Darkes Forest apple farmers are ready to send their cider global on the back of wins in national and international awards.
The family-run Glenbernie Orchard – producers of Darkes Cider Howler – recently won the gold medal in the World Cider Awards in the Medium Sparkling Contemporary Category (for the second time), and bronze in the New World Medium Sweet Cider category.
Orchard owner Jo-Anne Fahey said this is a “big deal” because they were up against 80 other labels (including internationals) in the Australian awards alone.
“It places us really well in the Australian cider market and it means that there’s interest to stock us in more bottle shops and restaurants,” she said.
The orchard has been in the Fahey family for four generations and began producing cider and vinegar in 2013 as a way to use up excess fruit.
Ms Fahey said they’re currently in talks around distribution of the independent label interstate and internationally, and whether to start having their products stocked in larger bottle shop chains.
“We’re really supported in the Illawarra with independent bottle shops, but we’re getting inquiries from further afield now,” she said.
The awards come as Cider Australia launched a world first “trust mark” which will identify craft cider that contains 100 per cent Australian fruit – something the Fahey’s have been campaigning for.

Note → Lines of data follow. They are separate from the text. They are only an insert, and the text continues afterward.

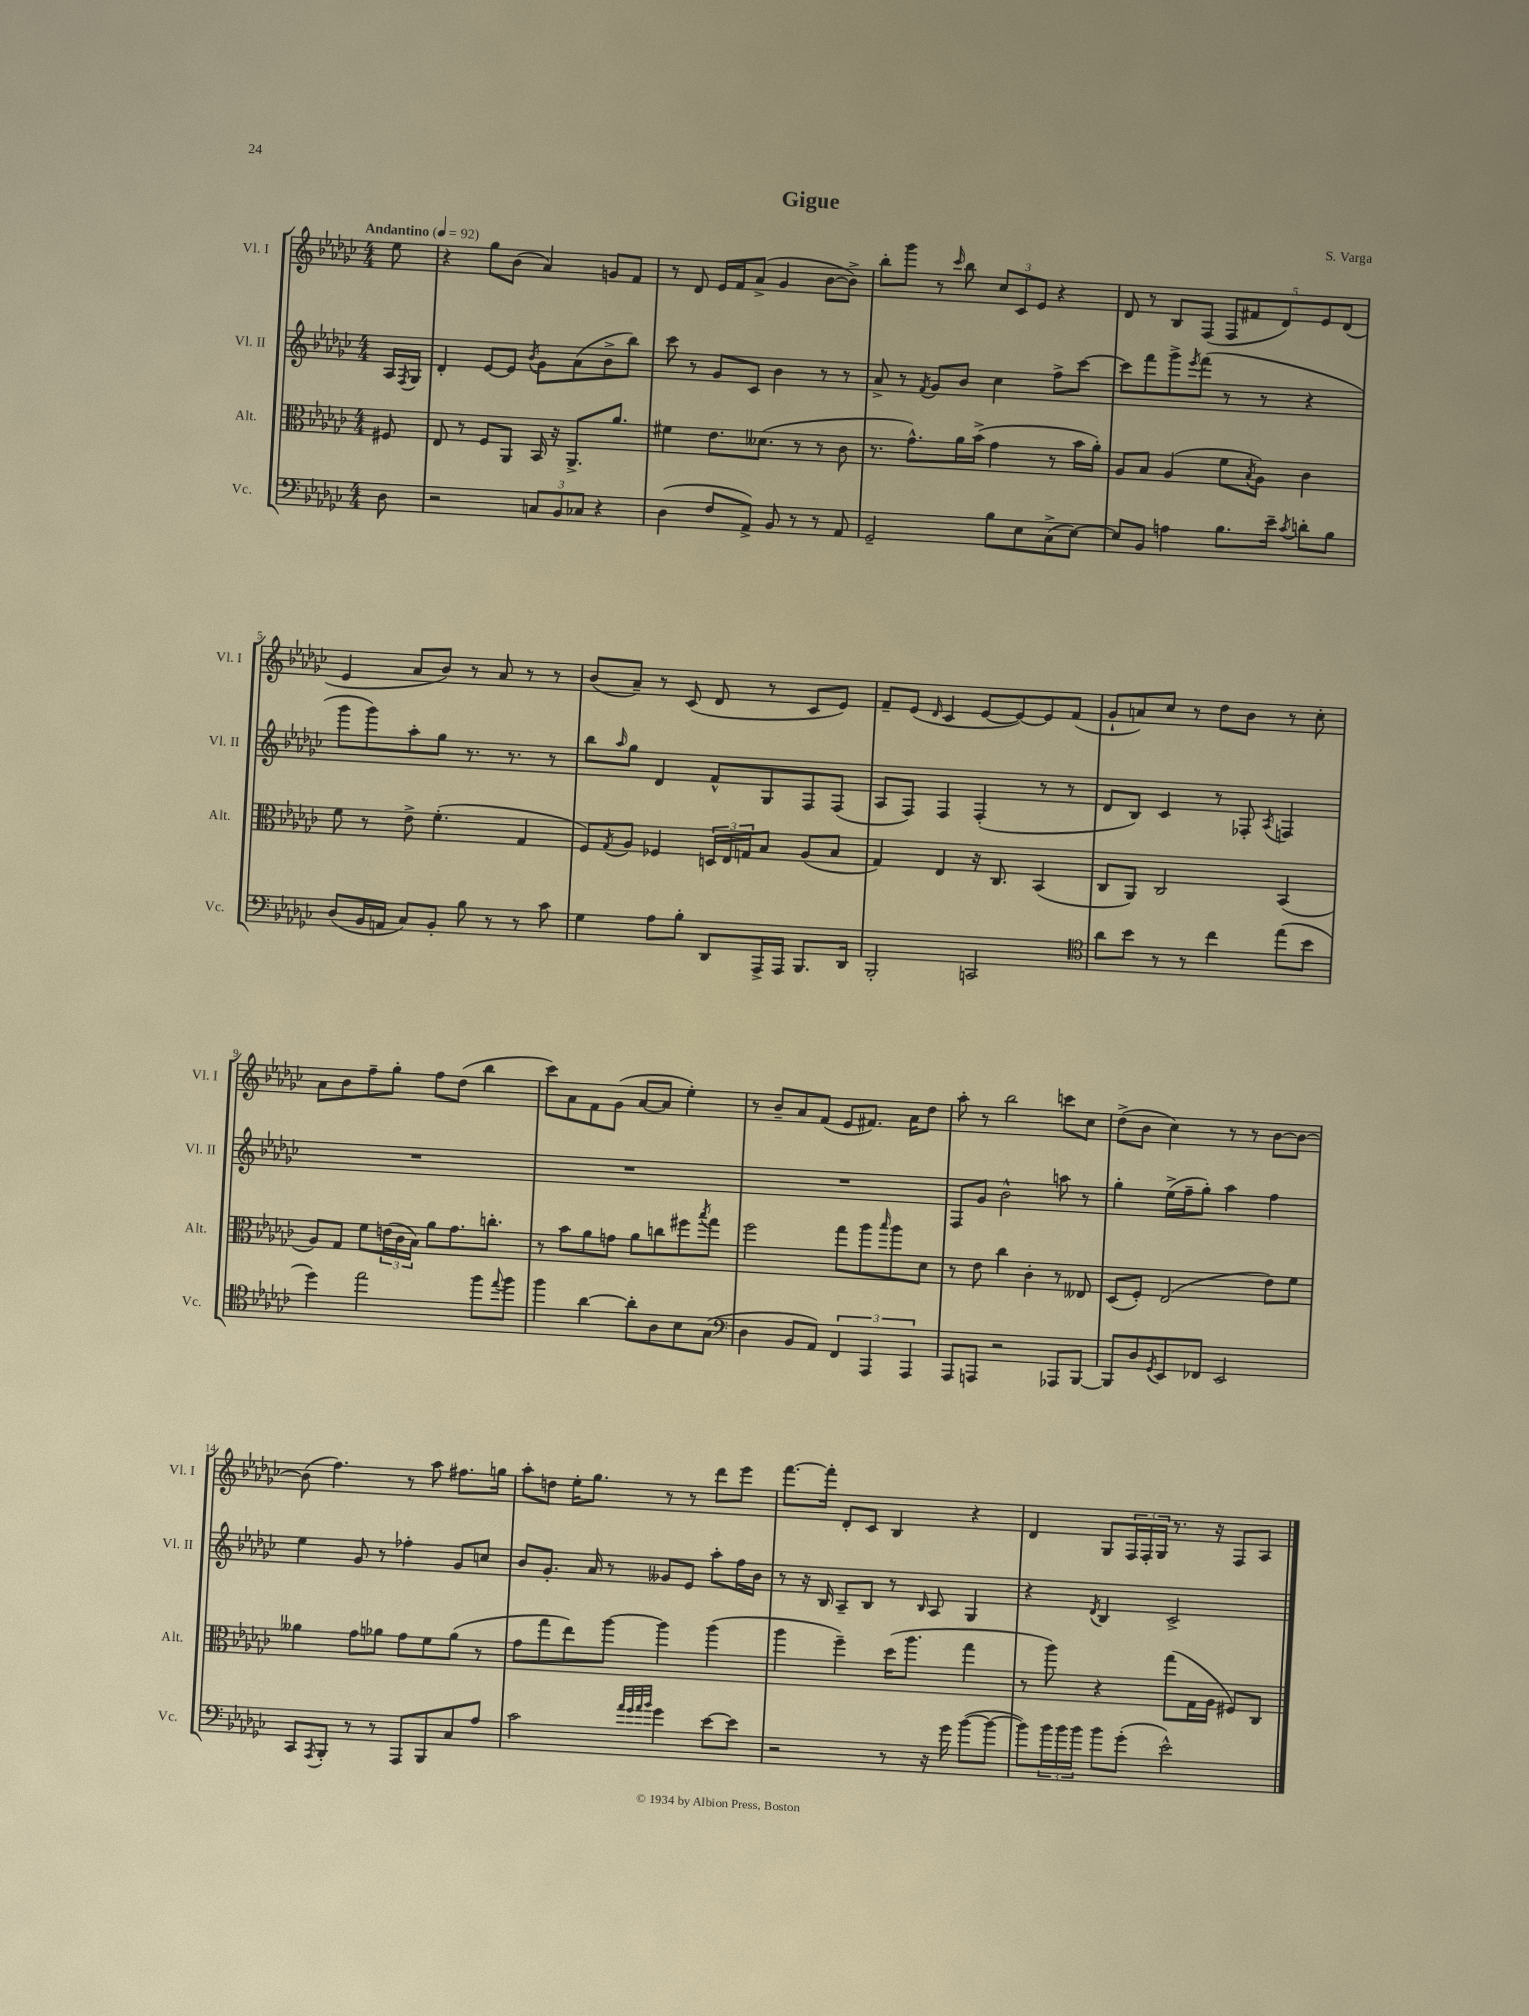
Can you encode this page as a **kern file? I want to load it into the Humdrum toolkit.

**kern	**kern	**kern	**kern
*part4	*part3	*part2	*part1
*staff4	*staff3	*staff2	*staff1
*I"Vc.	*I"Alt.	*I"Vl. II	*I"Vl. I
*I'Vc.	*I'Alt.	*I'Vl. II	*I'Vl. I
*clefF4	*clefC3	*clefG2	*clefG2
*k[b-e-a-d-g-c-]	*k[b-e-a-d-g-c-]	*k[b-e-a-d-g-c-]	*k[b-e-a-d-g-c-]
*M4/4	*M4/4	*M4/4	*M4/4
*MM92	*MM92	*MM92	*MM92
=	=	=	=
!	!	!	!LO:TX:a:B:t=Andantino
8D-\	8F#X/	16A-/LL	8ee-\
.	.	8qF/	.
.	.	16G-/JJ	.
=1	=1	=1	=1
2r	8E-/	4d-'/	4r
.	8r	.	.
.	8F/L	[8e-/L	8gg-\L
.	8AA-/J	8e-/J]	(8b-\J
.	.	8qb-/	.
12Cn/L	16BB-/	8g-\L	4a-/)
.	16r	.	.
12BB-/	.	.	.
.	8.AA-^/L	(8a-\	.
12C-X/J	.	.	.
4r	.	8b-^\	8gn/L
.	8.a-/J	.	.
.	.	8bb-\J)	8f/J
=2	=2	=2	=2
(4D-\	4f#X\	8ccc-\	8r
.	.	8r	8d-/
8F/L	8.e-\L	8g-/L	16e-/LL
.	.	.	16f/J
8AA-^/J)	.	8c-/J	(8a-^/J
.	(8.d--X\J	.	.
8BB-/	.	4b-\	4g-/
8r	8r	.	.
8r	8r	8r	[8b-\L
8AA-/	8c-\	8r	8b-^\J])
=3	=3	=3	=3
2GG-~/	8.r	8a-^/	8bb-'\L
.	.	8r	8ggg-\J
.	8.g-^^\L)	.	.
.	.	8qf/	.
.	.	8g-/L	8r
.	.	.	16qqccc-/
.	16a-\L	8b-/J	8bb-\
.	(16b-^\JJ	.	.
8B-\L	4g-\	4cc-\	12cc-/L
.	.	.	12c-/
8E-\	.	.	.
.	.	.	12e-/J
(8C-^\	8r	8ff^\L	4r
[8E-\J)	16b-\LL	[8ccc-\J	.
.	16a-'\JJ)	.	.
=4	=4	=4	=4
8E-/L]	8A-/L	8ccc-\L]	8d-/
8BB-/J	8B-/J	8fff\	8r
4An\	(4A-/	8ggg-^\	8B-/L
.	.	8qeee-/	.
.	.	(8fff\J	(8F/J
8.B-\L	8f\L	8r	10F/L
.	.	.	10f#X/
.	8qB-/	.	.
.	8A-\J)	8r	.
16e-~\Jk	.	.	.
.	.	.	10d-/)
8qc-/	.	.	.
8dn'\L	4c-\	4r	.
.	.	.	10e-/
8B-\J	.	.	.
.	.	.	(10d-/J
!!LO:LB:g=z
=5	=5	=5	=5
(8D-/L	8f\	8ggg-\L	4e-/
16BB-/L	8r	8ggg-\)	.
16AAn/JJ	.	.	.
8C-/L)	8e-^\	8aa-'\	8a-/L
8BB-'/J	(4.f'\	8gg-\J	8b-/J)
8B-\	.	8.r	8r
8r	.	.	8a-/
.	.	8.r	.
8r	4G-/	.	8r
8c-\	.	8r	8r
=6	=6	=6	=6
4G-\	8F/L)	8bb-\L	(8b-/L
.	8qG-/	16qqaa-/	.
.	8A-/J	8gg-\J	8a-~/J)
8A-\L	4F-X/	4d-/	8r
8B-'\J	.	.	(8c-/
8DD-/L	24Dn/LL	8f^^/L	8d-/
.	24E-/	.	.
.	24Gn/J	.	.
16AAA-^/L	8B-/J	8G-/	8r
16AAA-/JJ	.	.	.
8.BBB-/L	(8A-/L	8F/	8c-/L
.	8B-/J	(8F/J	8e-/J)
16DD-/Jk	.	.	.
=7	=7	=7	=7
2BBB-'/	4G-/)	8A-/L	8f~/L
.	.	8F/J)	(8e-/J
.	.	.	16qqd-/
.	4E-/	4F/	4c-/
2CCn/	16r	(4F'/	[8e-/L
.	8.C-/	.	.
.	.	.	8e-/_)
.	(4BB-/	8r	8e-/]
.	.	8r	(8f/J
=8	=8	=8	=8
*clefC4	*	*	*
8a-\L	8C-/L	8d-/L	8g-`/L
8b-\J	8AA-/J)	8B-/J)	8an/)
8r	2C-/	4c-/	8cc-/J
8r	.	.	8r
4cc-\	.	8r	8dd-\L
.	.	8F-X'/	8b-\J
.	.	8qA-/	.
(8ee-\L	(4BB-/	4Fn/	8r
8b-\J	.	.	8cc-'\
!!LO:LB:g=z
=9	=9	=9	=9
4dd-\)	8A-/L)	1r	8a-\L
.	8G-/J	.	8b-\
2ee-\	8f\L	.	8ff~\
.	(24en\L	.	8gg-'\J
.	24c-\	.	.
.	24B-\JJ)	.	.
.	8a-\L	.	8ff\L
.	8.g-\	.	(8dd-\J
8ff\L	.	.	4bb-\
.	8.ccn'\J	.	.
8qqee-/	.	.	.
8ff\J	.	.	.
=10	=10	=10	=10
4ff\	8r	1r	8ccc-\L)
.	8b-\L	.	8a-\
[4a-\	8a-\	.	8f\
.	8gn\J	.	(8g-\J
8a-'\L]	8a-\L	.	[8a-/L
8A-\	8ccn\	.	8a-/J]
8B-\	8ff#X\	.	4ee-'\)
.	8qbb-/	.	.
(8G-\J	8gg-\J	.	.
=11	=11	=11	=11
*clefF4	*	*	*
4D-\	2ff\	1r	8r
.	.	.	8b-~/L
8BB-/L	.	.	8a-/
8AA-/J)	.	.	(8f/J
6FF/	8gg-\L	.	8e-/L
.	8aa-\	.	8.f#X/J)
6AAA-/	.	.	.
.	16qqbb-/	.	.
.	8aa-\	.	.
.	.	.	16a-\KL
6AAA-/	.	.	.
.	8d-\J	.	8dd-\J
=12	=12	=12	=12
8AAA-/L	8r	8F/L	8aa-'\
8AAAn/J	8e-\	8g-/J	8r
2r	4cc-\	2b-^^\	2bb-\
.	4c-'\	.	.
8AAA-X/L	8r	8aan\	8cccn\L
[8BBB-/J	8E--X/	8r	8cc-\J
=13	=13	=13	=13
8BBB-/L]	(8D-/L	4gg-'\	(8dd-^\L
8D-/	8F'/J)	.	8b-\J
8qGG-/	.	.	.
8EE-/	(2E-/	(16ee-^\LL	4cc-\)
.	.	16ff~\J	.
8FF-X/J	.	8gg-'\J)	.
2EE-/	.	4aa-\	8r
.	.	.	8r
.	8e-\L)	4ff\	[8b-\L
.	8f\J	.	8b-\J_
!!LO:LB:g=z
=14	=14	=14	=14
8CC-/L	4a--X\	4ee-\	(8b-\]
8qAAA-/	.	.	.
8BBB-'/J	.	.	4.ff\)
8r	8g-\L	8g-/	.
8r	8a-X\J	8r	.
8AAA-/L	8g-\L	4ff-X'\	8r
8BBB-/	8f\	.	8aa-\
8C-/	(8a-\J	8g-/L	8.ff#X\L
8A-/J	8r	8ccn/J	.
.	.	.	16ggn\Jk
=15	=15	=15	=15
2c-\	8g-\L	8b-/L	8aa-'\L
.	8gg-\	8.g-'/J	8ddn\J
.	8ee-\)	.	16ee-'\KL
.	.	16a-/	8.gg-\J
.	[8aa-\J	8r	.
32qqa-/LLL	.	.	.
32qqg-/	.	.	.
32qqa-/	.	.	.
32qqb-/JJJ	.	.	.
4g-\	4aa-\]	8g--X/L	8r
.	.	8e-/J	8r
[8e-\L	(4aa-\	8aa-'\L	8ddd-\L
8e-\J]	.	16ff\L	8eee-\J
.	.	16b-\JJ	.
=16	=16	=16	=16
2r	4aa-\	8r	[8.fff\L
.	.	16r	.
.	.	16B-/	16fff'\Jk]
.	4ff~\)	8A-~/L	8d-'/L
.	.	8B-/J	8c-/J
8r	(16dd-\KL	8r	4B-/
.	8.aa-\J	.	.
.	.	16qqB-/	.
16r	.	8A-/	.
16g-\	.	.	.
([8b-\L	4gg-\	4G-/	4r
8b-\J_	.	.	.
=17	=17	=17	=17
8b-\L])	8r	4r	4d-/
24b-\L	8aa-\)	.	.
24b-\	.	.	.
24b-\JJ	.	.	.
.	.	8qd-/	.
8b-\L	4r	4B-/	8G-/L
(8g-'\J	.	.	24F/L
.	.	.	24F'/
.	.	.	24G-/JJ
2e-^^\)	(8gg-\L	2c-^/	8.r
.	16G-\L	.	.
.	16A-\JJ	.	16r
.	8F#X/L)	.	8F/L
.	8C-/J	.	8A-/J
==	==	==	==
*-	*-	*-	*-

Current labeling laws make it difficult to identify from where fruit in a cider has been sourced, with less than 15 per cent of Australia’s cider market comprising of craft ciders which are made 100 per cent home-grown fruit.
The aim is to help consumers to make more informed choices as there are no laws stopping fruit wines ethanol and flavouring concoctions being sold as cider. Ms Fahey said it will also boost Australian ciders in an international market.

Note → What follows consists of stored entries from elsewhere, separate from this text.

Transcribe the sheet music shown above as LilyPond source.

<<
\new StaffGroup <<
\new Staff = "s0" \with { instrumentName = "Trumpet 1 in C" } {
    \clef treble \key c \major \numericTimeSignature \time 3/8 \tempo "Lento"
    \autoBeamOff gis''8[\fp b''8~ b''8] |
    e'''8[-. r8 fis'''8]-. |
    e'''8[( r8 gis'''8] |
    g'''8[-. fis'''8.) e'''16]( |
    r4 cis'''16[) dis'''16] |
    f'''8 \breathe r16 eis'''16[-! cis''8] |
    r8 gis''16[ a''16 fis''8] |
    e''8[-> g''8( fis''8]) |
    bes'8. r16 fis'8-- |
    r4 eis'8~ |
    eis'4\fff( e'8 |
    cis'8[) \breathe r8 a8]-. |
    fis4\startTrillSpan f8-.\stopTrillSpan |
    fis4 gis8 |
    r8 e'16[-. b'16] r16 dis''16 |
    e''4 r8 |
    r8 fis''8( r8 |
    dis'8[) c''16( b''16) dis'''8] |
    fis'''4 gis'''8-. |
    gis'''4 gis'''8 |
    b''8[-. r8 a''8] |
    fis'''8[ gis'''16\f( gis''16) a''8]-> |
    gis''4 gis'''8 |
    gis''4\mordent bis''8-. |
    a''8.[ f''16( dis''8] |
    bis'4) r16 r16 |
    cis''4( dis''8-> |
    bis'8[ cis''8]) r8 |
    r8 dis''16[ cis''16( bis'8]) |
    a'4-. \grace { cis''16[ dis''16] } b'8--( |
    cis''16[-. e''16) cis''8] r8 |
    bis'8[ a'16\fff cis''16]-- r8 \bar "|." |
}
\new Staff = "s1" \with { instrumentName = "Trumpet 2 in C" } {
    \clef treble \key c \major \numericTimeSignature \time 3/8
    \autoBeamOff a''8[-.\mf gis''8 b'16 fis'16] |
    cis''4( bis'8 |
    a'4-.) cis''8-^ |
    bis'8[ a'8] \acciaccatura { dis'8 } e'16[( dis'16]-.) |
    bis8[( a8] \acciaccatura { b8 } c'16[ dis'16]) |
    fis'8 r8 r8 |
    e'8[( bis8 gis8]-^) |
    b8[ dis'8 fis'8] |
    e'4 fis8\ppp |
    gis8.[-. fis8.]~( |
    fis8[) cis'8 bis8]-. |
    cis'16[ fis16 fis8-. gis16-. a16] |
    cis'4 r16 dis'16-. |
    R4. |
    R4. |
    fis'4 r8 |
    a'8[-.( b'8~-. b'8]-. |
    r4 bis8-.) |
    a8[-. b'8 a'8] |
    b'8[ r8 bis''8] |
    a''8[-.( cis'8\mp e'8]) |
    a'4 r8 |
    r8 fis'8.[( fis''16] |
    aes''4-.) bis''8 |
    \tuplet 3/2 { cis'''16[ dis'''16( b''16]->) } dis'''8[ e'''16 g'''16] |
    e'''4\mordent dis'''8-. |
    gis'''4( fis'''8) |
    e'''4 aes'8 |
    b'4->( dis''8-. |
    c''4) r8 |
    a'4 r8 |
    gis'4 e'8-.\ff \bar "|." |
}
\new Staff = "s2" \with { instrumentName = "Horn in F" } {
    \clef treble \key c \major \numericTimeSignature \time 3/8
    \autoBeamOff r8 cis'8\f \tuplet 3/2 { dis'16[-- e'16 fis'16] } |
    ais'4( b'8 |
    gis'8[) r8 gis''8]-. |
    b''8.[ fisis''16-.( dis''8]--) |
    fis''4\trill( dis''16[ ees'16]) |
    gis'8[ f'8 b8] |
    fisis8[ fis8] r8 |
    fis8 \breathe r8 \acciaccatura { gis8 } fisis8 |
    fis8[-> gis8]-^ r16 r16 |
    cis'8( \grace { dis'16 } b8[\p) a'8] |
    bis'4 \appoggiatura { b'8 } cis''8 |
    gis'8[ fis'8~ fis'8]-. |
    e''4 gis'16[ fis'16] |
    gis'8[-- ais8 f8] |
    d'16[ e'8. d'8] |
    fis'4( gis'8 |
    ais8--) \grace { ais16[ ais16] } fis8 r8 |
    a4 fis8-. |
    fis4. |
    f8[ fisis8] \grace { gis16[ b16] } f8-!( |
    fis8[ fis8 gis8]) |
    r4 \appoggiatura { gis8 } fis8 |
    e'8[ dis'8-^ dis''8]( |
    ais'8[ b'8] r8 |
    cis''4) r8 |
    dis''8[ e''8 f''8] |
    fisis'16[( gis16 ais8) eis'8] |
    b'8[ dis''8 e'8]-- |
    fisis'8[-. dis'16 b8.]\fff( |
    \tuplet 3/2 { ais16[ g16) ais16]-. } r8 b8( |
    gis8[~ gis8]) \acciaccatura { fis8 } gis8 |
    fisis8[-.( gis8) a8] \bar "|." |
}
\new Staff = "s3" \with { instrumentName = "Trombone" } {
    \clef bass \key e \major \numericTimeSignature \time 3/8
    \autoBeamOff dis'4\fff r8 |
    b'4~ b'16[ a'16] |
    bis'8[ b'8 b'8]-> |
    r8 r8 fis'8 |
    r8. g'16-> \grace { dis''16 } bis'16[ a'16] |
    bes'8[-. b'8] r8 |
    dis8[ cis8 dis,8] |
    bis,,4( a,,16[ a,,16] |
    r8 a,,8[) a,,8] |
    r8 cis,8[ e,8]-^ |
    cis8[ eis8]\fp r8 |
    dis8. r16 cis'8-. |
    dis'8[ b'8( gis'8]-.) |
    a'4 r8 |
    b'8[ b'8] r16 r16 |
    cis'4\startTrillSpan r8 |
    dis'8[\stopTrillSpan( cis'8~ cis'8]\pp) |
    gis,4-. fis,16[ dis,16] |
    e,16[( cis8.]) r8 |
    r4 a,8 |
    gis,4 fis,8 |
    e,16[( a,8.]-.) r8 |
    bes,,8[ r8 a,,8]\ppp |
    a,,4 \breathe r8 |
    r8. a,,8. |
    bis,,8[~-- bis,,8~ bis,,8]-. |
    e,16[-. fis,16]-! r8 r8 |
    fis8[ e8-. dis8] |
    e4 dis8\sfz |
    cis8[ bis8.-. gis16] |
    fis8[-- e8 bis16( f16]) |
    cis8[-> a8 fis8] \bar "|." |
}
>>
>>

“There’s no legislation requiring an alcoholic product to state where the base product comes from,” Ms Fahey said.
“No-one else [in the world] has gone down this track so they’re watching us kind of going ‘wow, the Aussies are on the front foot here’.”
Consumers will start to see the trust mark on eligible ciders in retail outlets from November, rolling out more widely over summer.
“Authenticity is very important to our industry,” Cider Australia president and craft cider producer Sam Reid said.
“The trust mark forms part of a broader strategy to elevate the craft cider category, lift competition and grow exports to allow greater investment in innovation.”
Public tours of Glenbernie Orchard – along with apple, peach and nectarine picking – will recommence from mid-November and run through to the end of January.